EP by Megan Thee Stallion
- Released: June 8, 2018
- Length: 30:16
- Label: 1501 Certified; 300 (Warner);
- Producer: DJ Chose; LilJuMadeDaBeat; MCV; P Crisco; RamyOnTheBeat;

Megan Thee Stallion chronology
| Make It Hot (2017) | Tina Snow (2018) | Fever (2019) |

Singles from Tina Snow
- "Cocky AF" Released: February 12, 2018; "Big Ole Freak" Released: January 22, 2019;

= Tina Snow =

Tina Snow is the second extended play by American rapper Megan Thee Stallion. It was released on June 8, 2018, by 1501 Certified Entertainment and 300 Entertainment.
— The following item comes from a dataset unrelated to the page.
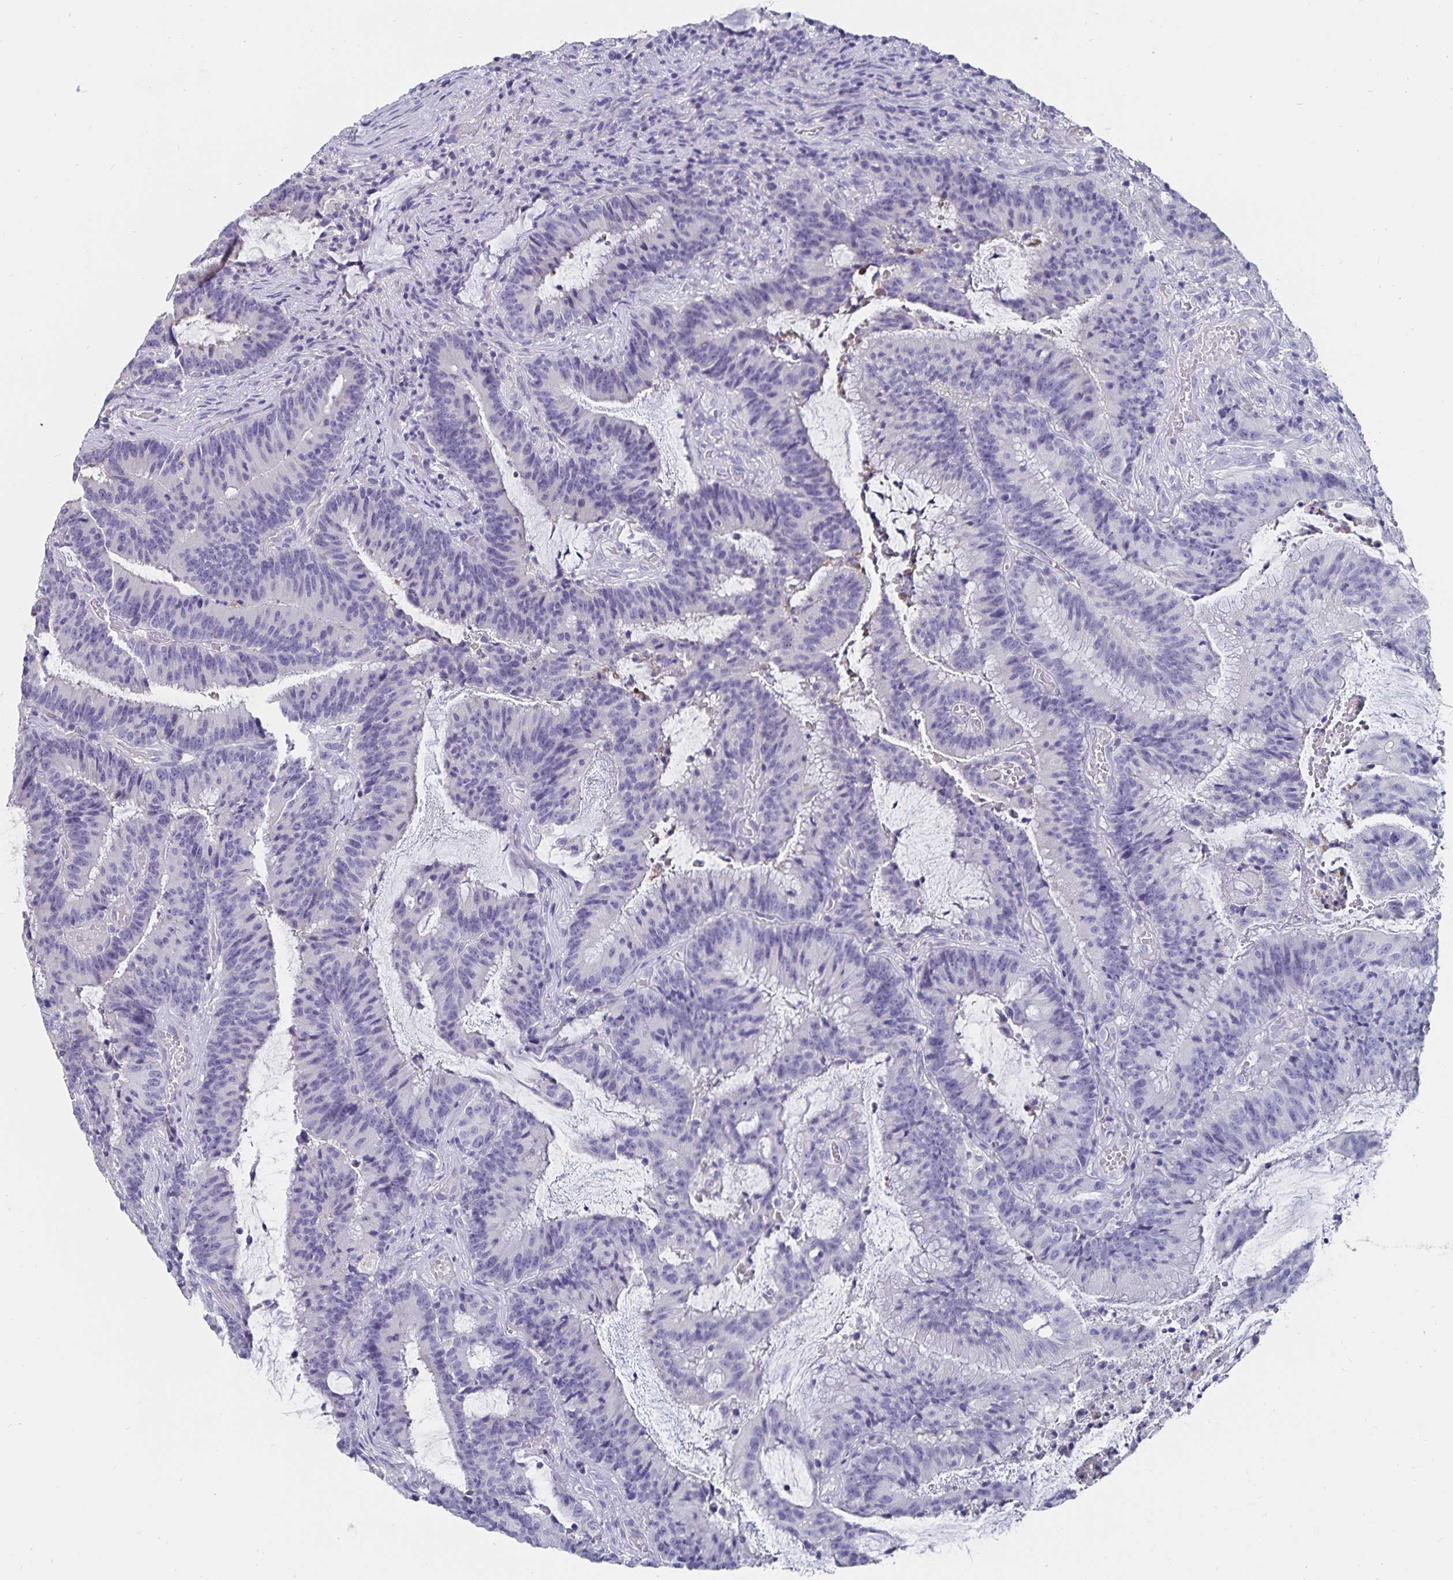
{"staining": {"intensity": "negative", "quantity": "none", "location": "none"}, "tissue": "colorectal cancer", "cell_type": "Tumor cells", "image_type": "cancer", "snomed": [{"axis": "morphology", "description": "Adenocarcinoma, NOS"}, {"axis": "topography", "description": "Colon"}], "caption": "This is an immunohistochemistry (IHC) photomicrograph of human colorectal cancer (adenocarcinoma). There is no staining in tumor cells.", "gene": "CFAP69", "patient": {"sex": "female", "age": 78}}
It features the single "Big Ole Freak", her first entry on the US Billboard Hot 100. The alter ego "Tina Snow" was inspired by Pimp C's alter ego "Tony Snow".

Professional ratings
Review scores
| Source | Rating |
| AllMusic | Star Half star |

==Track listing==

Tina Snow
| No. | Title | Producer(s) | Length |
|---|---|---|---|
| 1. | "WTF I Want" | DJ Chose | 2:17 |
| 2. | "Hot Girl" | DJ Chose; P Crisco; | 3:16 |
| 3. | "Good At" | MCV | 3:50 |
| 4. | "Freak Nasty" | LilJuMadeDaBeat | 2:53 |
| 5. | "Cognac Queen" | MCV | 3:42 |
| 6. | "Neva" | LilJuMadeDaBeat | 2:35 |
| 7. | "Big Ole Freak" | LilJuMadeDaBeat | 3:34 |
| 8. | "Tina Montana" | LilJuMadeDaBeat | 2:51 |
| 9. | "Make a Bag" (featuring Moneybagg Yo) | LilJuMadeDaBeat; RamyOnTheBeat; | 2:16 |
| 10. | "Cocky AF" | DJ Chose | 2:57 |
| Total length: |  |  | 30:16 |

==Charts==

| Chart (2019) | Peak position |
|---|---|
| US Billboard 200 | 166 |

==Certifications==

| Region | Certification | Certified units/sales |
| United States (RIAA) | Gold | 500,000^{‡} |
^{‡} Sales+streaming figures based on certification alone.